Leonard Fein
Forward (Opinion)
June 3, 2012 - 12:00am
http://forward.com/articles/157127/isn-t-israel-already-a-jewish-state/


A leading Palestinian negotiator says that for the Palestinians to recognize Israel as a Jewish state would “adversely impact the rights of Palestinian citizens of Israel.” Not at all, say Yosef Kuperwasser, director general of Israel’s ministry of strategic affairs and Shalom Lipner, special coordinator for public diplomacy in the Prime Minister’s Office. This, they insist, “is a baseless argument, since Israel will continue to guarantee the full and equal civil rights of all its citizens.”

That so-called “guarantee” is under accelerating threat these days, and in any event has never extended beyond civil rights. As the Jewish Federations of North America has boldly reported, “Inequalities between Arabs and Jews in Israel are staggering, limiting Israel from realizing the aspirations of social and political equality set forth in its Declaration of Independence. Israeli Arabs and Jews experience significantly inequitable rates of quality of life across the board — from poverty and unemployment to health outcomes and education levels.” And Kuperwasser and Lipner, who believe that it is “the Palestinian refusal to recognize Israel as a Jewish state” that “stands at the root of the conflict,” know this. It is not a state secret. It is a depressing constant of Israeli life, and has survived promise after promise to repair it.

They tell their distorted version in an article, since widely circulated, in the November/December issue of Foreign Affairs, where they go on to add a more important albeit less obvious fiction: They say that Prime Minister Benjamin Netanyahu’s demand that the Palestinians recognize Israel as a Jewish state is not a new precondition for peace; that demand has in fact been around for a long time. Their evidence? “[T]he official reservations of Prime Minister Ariel Sharon’s government to the ‘road map’ peace plan, introduced in 2002, highlighted the absence of Palestinian recognition of Israel as a Jewish state and insisted that ‘declared references must be made to Israel’s right to exist as a Jewish state and to the waiver of any right of return for Palestinian refugees to the State of Israel.’”

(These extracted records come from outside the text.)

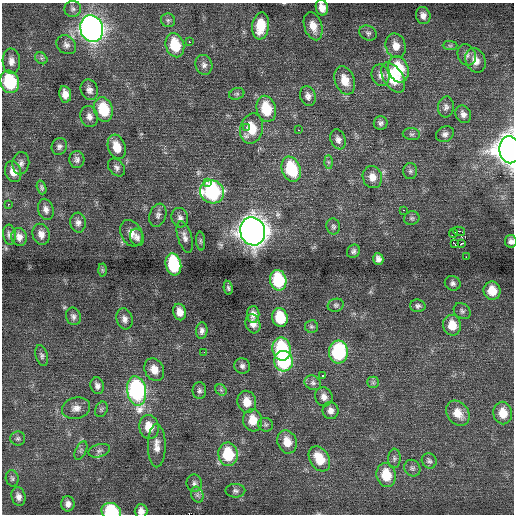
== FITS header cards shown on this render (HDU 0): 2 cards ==
NAXIS1  =                  512 / Axis length
NAXIS2  =                  512 / Axis length

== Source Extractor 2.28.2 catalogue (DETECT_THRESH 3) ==
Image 512 x 512 px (HDU 0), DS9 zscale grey, 1 PNG px = 1 image px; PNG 516 x 516 px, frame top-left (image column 1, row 512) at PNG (2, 3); each listed source drawn as its Kron ellipse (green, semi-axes under 4 px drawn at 4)
Background 0.157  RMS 0.84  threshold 2.51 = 3 sigma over >= 5 px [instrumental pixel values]
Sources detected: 138; all 138 listed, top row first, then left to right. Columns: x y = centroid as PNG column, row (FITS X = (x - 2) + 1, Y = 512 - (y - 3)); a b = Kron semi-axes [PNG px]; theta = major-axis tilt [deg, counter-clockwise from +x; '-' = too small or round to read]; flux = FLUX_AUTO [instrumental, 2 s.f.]
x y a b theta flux
322 8 8 6 -74 440
73 9 8 8 - 170
423 15 8 7 - 300
168 20 7 6 - 130
261 26 13 8 83 1400
313 26 14 8 -71 640
92 29 13 11 -72 33000
368 33 9 7 -29 160
189 42 3 2 - 200
66 45 10 8 -40 260
175 45 12 9 -74 1900
396 46 12 10 -74 560
450 46 7 4 -1 110
467 55 11 9 -68 270
41 58 7 5 -44 130
476 60 13 9 -67 540
11 61 13 8 -87 390
204 65 10 8 -72 250
398 69 13 10 -74 2100
380 75 11 9 -77 300
393 78 17 9 -58 2200
345 80 14 9 -70 830
10 82 11 9 -72 3500
89 90 10 8 -68 280
65 94 8 6 -80 430
237 94 8 5 20 120
308 96 10 7 -72 280
446 107 10 8 85 220
103 109 12 9 -73 2100
266 109 13 9 -76 1900
463 114 9 7 -62 280
89 117 10 8 -72 310
381 123 7 7 - 170
246 127 3 3 - 220
252 129 15 11 77 1500
298 130 2 2 - 240
411 134 9 6 -4 150
445 134 9 7 27 210
338 139 10 7 -70 270
59 146 8 7 - 190
117 147 12 8 -72 950
510 150 13 10 -82 68000
77 159 8 7 - 210
328 162 7 4 -89 120
21 163 11 8 82 230
117 167 10 7 -50 210
291 169 13 9 -71 3000
410 171 8 7 - 160
13 172 11 8 -71 510
372 177 11 9 -72 540
207 182 2 2 - 130
42 187 7 4 -73 120
212 192 12 11 - 7200
8 204 2 2 - 260
46 209 11 7 -75 290
403 210 2 2 - 310
158 215 12 8 71 240
180 218 10 8 -74 240
412 218 8 7 - 150
78 223 10 8 -85 260
333 226 8 7 - 150
253 231 14 12 -71 62000
459 231 6 3 -13 510
131 233 14 10 -62 460
453 233 4 2 - 68
41 234 10 8 -74 390
9 235 10 6 -83 190
19 237 9 7 -76 340
137 237 9 7 -73 230
185 237 16 7 -73 310
201 241 9 4 -85 100
511 241 6 6 - 190
455 244 3 2 - 58
461 244 4 2 - 140
353 251 7 6 - 150
466 257 3 2 - 65
378 259 6 5 - 230
173 264 11 7 -79 4200
102 270 6 4 -89 71
278 280 10 8 -78 3000
453 283 8 7 - 190
228 288 7 4 -81 100
492 291 9 8 - 1000
336 305 8 6 15 130
418 306 7 6 - 150
462 311 9 7 -40 170
180 312 8 6 -76 470
253 314 8 6 -89 310
73 316 9 7 -69 200
280 318 9 7 -76 1900
125 319 11 7 -73 280
253 324 10 7 -72 390
452 325 10 9 - 910
311 326 6 6 - 110
202 331 8 6 84 200
282 349 11 9 -77 3800
204 352 2 2 - 26
338 352 11 9 85 4900
42 356 10 6 -74 160
284 361 10 9 - 4700
242 366 8 7 - 190
154 370 12 9 -64 640
322 376 3 3 - 360
373 382 6 6 - 110
313 383 8 7 - 200
97 386 8 6 -74 220
221 390 6 5 - 110
137 391 15 9 -79 11000
199 391 8 7 - 170
324 397 9 8 - 340
247 402 11 9 -77 750
76 408 14 10 14 440
101 409 8 6 65 130
330 411 8 8 - 300
458 413 14 10 -52 790
503 413 11 9 -80 930
253 420 11 9 -81 910
265 425 7 6 - 130
149 427 12 9 -79 980
18 438 7 7 - 130
287 442 12 9 -71 790
157 446 21 9 -90 560
81 450 10 5 64 150
99 451 11 6 16 220
228 454 12 9 -81 2500
394 458 10 6 87 160
319 459 13 9 -60 1300
429 461 8 7 - 160
412 468 9 7 -51 170
386 475 12 9 -79 1400
12 478 8 6 -77 130
194 483 9 7 -83 180
235 491 10 6 0 170
197 495 8 6 -70 150
18 496 9 7 -77 270
68 504 7 6 - 250
111 511 10 8 -22 3100
141 511 7 6 - 290
At the frame edge (FLAGS 8, measured only in part):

That is true. It was one of 14 reservations Israel appended to its formal approval of the Road Map in May of 2003. But not one of the stated reservations was referred to in a December 2003 speech by Sharon in which he described the Road Map as “a balanced program for phased progress toward peace, to which both Israel and the Palestinians committed themselves…. The Roadmap is a clear and reasonable plan, and it is therefore possible and imperative to implement it.”

Israel is, obviously, de facto and de jure a Jewish state. Why does it matter that the Palestinians formally acknowledge the obvious? There is no mention in Israel’s peace treaties with Egypt and Jordan of Israel’s Jewish character. The underlying rationale for Netanyahu’s demand is perfectly clear and derives precisely from the linkage contained in the Sharon reservation, the linkage between Israel as a Jewish state and the waiver of any right of return for Palestinian refugees. In other words, the Netanyahu demand for recognition is in reality an effort to dispense with one volatile element in the conflict before negotiations commence.

Talking past each other is the routine form of conversation on the Israel/Palestine conflict. Arguments are rarely joined; they are simply ignored, as each side seeks to raise the questions to which it believes it has persuasive answers and to avoid the questions that niggle away at its “proofs.” The same issue of Foreign Affairs that includes the Kuperwasser/Lipner article includes as well an essay by Ronald Krebs, Associate Professor of Political Science at the University of Minnesota, who is convinced that “the conflict threatens Israel not because the Palestinians want to drive the Jews into the sea but because it is transforming the country into a cynical and illiberal place.”

And peace? Neither side trusts the other, because neither has proven trustworthy; neither is currently able to muster the needed energy or imagination to pursue it.